* **RECORD EXCERPTS**:
=====

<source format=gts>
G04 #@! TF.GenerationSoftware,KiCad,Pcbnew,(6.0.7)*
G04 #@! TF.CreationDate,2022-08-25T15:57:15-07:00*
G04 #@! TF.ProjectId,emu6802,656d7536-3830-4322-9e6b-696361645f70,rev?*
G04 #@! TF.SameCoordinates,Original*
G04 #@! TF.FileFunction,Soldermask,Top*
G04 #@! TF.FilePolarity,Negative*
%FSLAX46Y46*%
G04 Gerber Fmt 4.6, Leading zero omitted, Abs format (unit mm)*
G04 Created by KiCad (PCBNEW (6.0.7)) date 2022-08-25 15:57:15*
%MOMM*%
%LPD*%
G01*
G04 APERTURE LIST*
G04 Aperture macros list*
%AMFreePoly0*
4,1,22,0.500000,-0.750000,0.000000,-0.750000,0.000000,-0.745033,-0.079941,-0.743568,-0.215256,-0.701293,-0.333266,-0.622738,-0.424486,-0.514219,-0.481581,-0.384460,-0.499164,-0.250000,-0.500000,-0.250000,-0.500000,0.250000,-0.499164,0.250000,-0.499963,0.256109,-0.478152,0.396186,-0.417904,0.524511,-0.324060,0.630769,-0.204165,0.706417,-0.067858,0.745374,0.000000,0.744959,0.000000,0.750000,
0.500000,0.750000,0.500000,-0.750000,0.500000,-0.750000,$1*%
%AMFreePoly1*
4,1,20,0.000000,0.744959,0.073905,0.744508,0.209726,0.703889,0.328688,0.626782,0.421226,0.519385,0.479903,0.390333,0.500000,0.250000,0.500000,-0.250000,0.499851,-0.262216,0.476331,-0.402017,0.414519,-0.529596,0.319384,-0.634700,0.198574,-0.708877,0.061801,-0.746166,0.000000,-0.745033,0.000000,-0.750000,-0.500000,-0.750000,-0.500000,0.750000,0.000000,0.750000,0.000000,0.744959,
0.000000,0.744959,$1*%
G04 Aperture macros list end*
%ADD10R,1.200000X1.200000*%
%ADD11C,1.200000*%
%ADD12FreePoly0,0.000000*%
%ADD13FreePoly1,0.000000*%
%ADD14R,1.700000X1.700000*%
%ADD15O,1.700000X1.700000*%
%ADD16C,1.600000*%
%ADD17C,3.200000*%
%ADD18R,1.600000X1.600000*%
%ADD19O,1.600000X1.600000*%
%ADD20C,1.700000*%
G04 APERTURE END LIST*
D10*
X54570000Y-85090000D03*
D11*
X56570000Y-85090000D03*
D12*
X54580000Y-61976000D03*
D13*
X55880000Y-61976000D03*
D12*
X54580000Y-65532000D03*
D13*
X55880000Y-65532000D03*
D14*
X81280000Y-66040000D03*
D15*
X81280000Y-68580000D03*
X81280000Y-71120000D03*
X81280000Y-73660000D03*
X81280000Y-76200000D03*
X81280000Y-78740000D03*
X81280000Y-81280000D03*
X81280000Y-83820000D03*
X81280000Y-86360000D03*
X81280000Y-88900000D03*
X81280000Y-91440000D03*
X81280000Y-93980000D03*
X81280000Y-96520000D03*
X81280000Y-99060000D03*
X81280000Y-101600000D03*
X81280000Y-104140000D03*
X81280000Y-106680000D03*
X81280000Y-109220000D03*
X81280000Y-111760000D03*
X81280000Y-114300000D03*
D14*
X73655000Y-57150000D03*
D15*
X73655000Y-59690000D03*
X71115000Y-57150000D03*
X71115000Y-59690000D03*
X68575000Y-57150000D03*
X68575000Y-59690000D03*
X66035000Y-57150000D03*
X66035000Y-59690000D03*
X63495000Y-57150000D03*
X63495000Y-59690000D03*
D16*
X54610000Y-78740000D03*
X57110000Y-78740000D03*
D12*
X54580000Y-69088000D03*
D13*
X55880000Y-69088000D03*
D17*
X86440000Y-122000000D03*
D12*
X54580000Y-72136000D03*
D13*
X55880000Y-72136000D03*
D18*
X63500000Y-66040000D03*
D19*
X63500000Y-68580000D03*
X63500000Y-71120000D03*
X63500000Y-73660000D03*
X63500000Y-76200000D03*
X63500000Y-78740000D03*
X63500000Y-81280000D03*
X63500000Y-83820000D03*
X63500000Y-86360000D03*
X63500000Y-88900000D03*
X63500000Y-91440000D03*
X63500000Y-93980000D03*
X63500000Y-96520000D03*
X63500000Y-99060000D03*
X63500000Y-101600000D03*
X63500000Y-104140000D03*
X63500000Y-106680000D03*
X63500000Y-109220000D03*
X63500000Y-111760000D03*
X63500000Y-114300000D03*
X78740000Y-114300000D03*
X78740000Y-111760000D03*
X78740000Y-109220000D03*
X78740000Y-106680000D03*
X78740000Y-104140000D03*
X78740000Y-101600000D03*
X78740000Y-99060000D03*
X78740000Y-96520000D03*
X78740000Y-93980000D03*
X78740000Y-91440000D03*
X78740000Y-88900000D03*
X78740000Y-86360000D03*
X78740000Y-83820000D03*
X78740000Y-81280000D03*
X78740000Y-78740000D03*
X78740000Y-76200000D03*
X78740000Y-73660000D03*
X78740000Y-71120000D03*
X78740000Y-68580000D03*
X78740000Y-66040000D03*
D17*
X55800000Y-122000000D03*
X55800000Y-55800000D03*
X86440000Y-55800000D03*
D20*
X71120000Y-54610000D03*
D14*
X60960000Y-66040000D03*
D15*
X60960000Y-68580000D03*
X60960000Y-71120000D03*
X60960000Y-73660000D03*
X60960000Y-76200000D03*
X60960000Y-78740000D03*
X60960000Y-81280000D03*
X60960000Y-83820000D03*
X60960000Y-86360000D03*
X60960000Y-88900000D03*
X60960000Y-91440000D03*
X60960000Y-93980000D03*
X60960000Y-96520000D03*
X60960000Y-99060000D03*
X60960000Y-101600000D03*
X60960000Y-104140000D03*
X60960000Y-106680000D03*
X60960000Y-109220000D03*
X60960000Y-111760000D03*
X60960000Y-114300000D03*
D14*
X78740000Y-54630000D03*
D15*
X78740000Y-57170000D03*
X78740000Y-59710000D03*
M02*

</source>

=====

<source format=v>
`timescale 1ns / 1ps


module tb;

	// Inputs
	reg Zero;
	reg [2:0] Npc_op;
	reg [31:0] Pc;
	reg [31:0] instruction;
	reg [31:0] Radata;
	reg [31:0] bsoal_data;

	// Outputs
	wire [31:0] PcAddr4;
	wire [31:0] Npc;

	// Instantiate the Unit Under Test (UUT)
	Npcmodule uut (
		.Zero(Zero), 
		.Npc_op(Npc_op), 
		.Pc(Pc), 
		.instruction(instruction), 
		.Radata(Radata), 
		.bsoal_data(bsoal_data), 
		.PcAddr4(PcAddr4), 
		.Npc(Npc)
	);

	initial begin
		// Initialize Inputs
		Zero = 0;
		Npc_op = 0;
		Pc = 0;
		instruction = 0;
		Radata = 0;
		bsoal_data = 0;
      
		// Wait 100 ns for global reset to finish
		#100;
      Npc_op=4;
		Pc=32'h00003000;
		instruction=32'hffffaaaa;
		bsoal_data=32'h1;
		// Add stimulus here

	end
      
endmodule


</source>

=====

* **YOUR ASSIGNMENT**: Return every line from the entries above that includes the word "source".

* **YOUR RESPONSE**:
<source format=gts>
</source>
<source format=v>
</source>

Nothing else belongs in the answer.